Entering into the heart of Nara Park we are greeted by a small, friendly deer wandering freely throughout the grounds. Approaching us, the deer bows its head down, as if to say hello.
“Oh, so cute! Look how she’s bowing her head,” I enthusiastically announced to Mike. “I think she’s politely asking for some deer crackers.”
Mike extends his hand out and the deer quickly, yet gently, takes the cracker from his hand.
This was quite the contrast to our first experience with deer in Japan, a few days earlier. In Miyajima, the deer that wander the island were much more aggressive, munching on backpacks in an attempt to wrangle away any food or loose pieces of paper.
Luckily, this was not so in Nara. The deer in Nara Park are far better behaved, even demonstrating some manners when asking to be fed. Surprisingly tame, I can see why Nara’s deer are greatly beloved. They are so darn cute!
In actuality, the reverence for Nara’s deer probably stems more from Shinto religion, rather than their adorable appearance. In Shinto, deer are considered to be messengers of the gods. At one point, way back in ancient times, killing a deer in Nara was considered a terrible crime, punishable by death.
Although they are no longer considered sacred, the deer in Nara Park are so special that they have been protected as a national treasure.
Even though there are many things to see and do in Nara Park, feeding the deer is definitely my favourite memory.
There was one deer I fed for quite a while, under the shade of a blossoming cherry tree. Raising my hand up to put the cracker over my head, the deer would bow its head down, politely asking to be fed. This deer, my little Japanese Bambi as I liked to call it, eventually trusted me enough to let me pet it. It was such a sweetheart!

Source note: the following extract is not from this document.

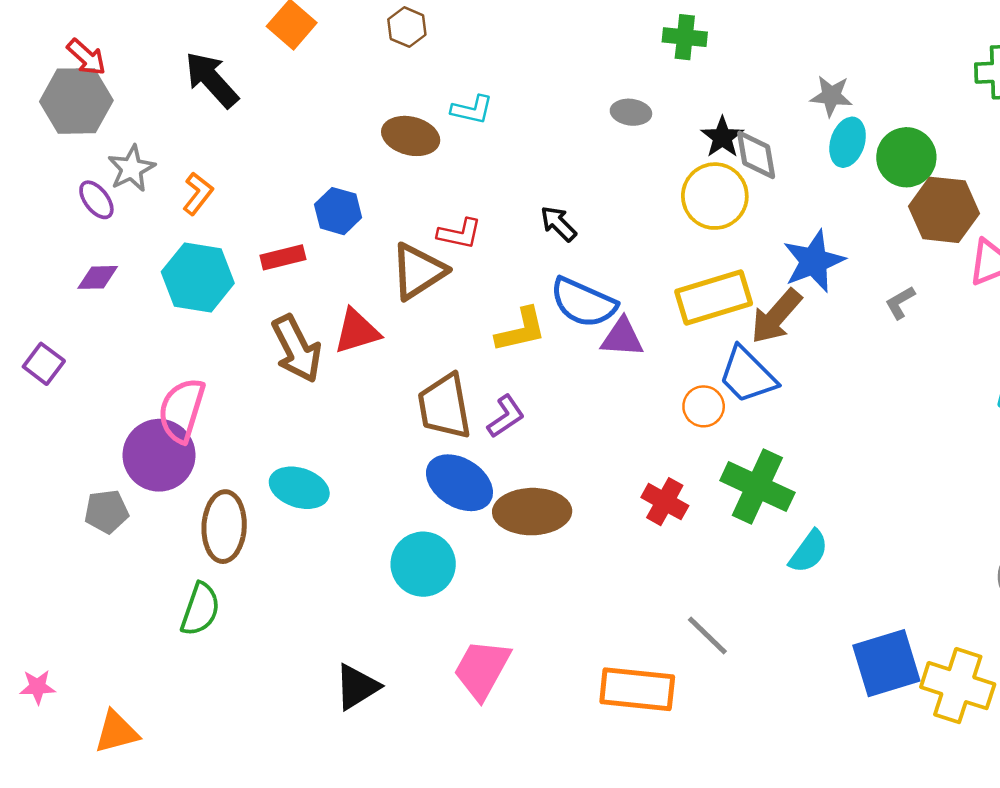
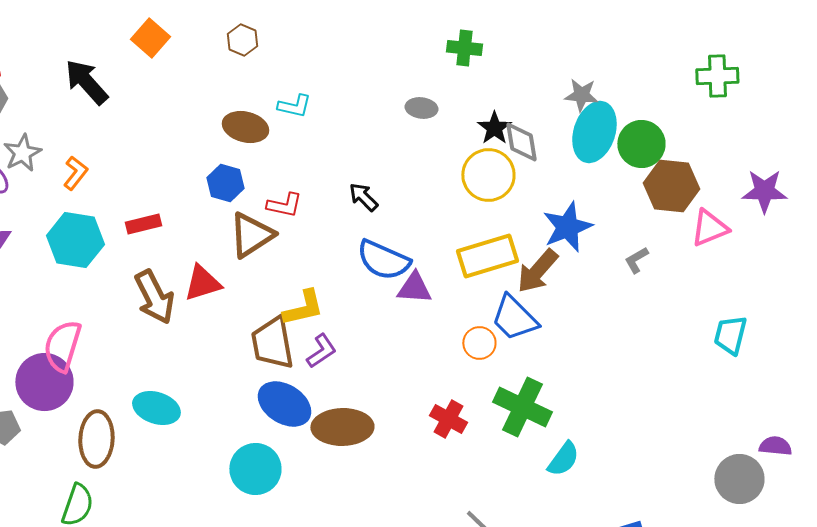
cyan ellipse: (848, 142) -> (594, 132), size x1.5
blue hexagon: (338, 211) -> (225, 183), moved
yellow L-shape: (521, 330) -> (303, 308), moved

Admittedly, not all of the deer were so polite as to bow their heads when asking for a cracker, or allow you to pet them. Yet, even when I was surrounded by a small group of hungry deer, none of them got aggressive. Maybe the key is to be relaxed and not tease them with the crackers.
I don’t even want to know how much money we shelled out for deer crackers, but as an animal lover, it was money well spent. I probably would have fed each of the 1,200 deer in the park, if it were possible!
Tips for Feeding Deer in Nara Park
- The deer can be found freely roaming through most parts of Nara Park, so you never have to go far to find them.
- Special deer crackers (shika senbei) are for sale in packs of about 10 for 150 yen. Just look for the carts/kiosks scattered throughout the park.
- To ask the deer to bow its head, hold the cracker overhead. They sometimes would also bow when we’d put it behind our back. Be sure to reward their good manners with a cracker!
- Even though we didn’t experience or witness any aggressive behavior from the deer in Nara Park, it can happen. Keep your paper maps tucked away and don’t panic if a deer nips at your clothing.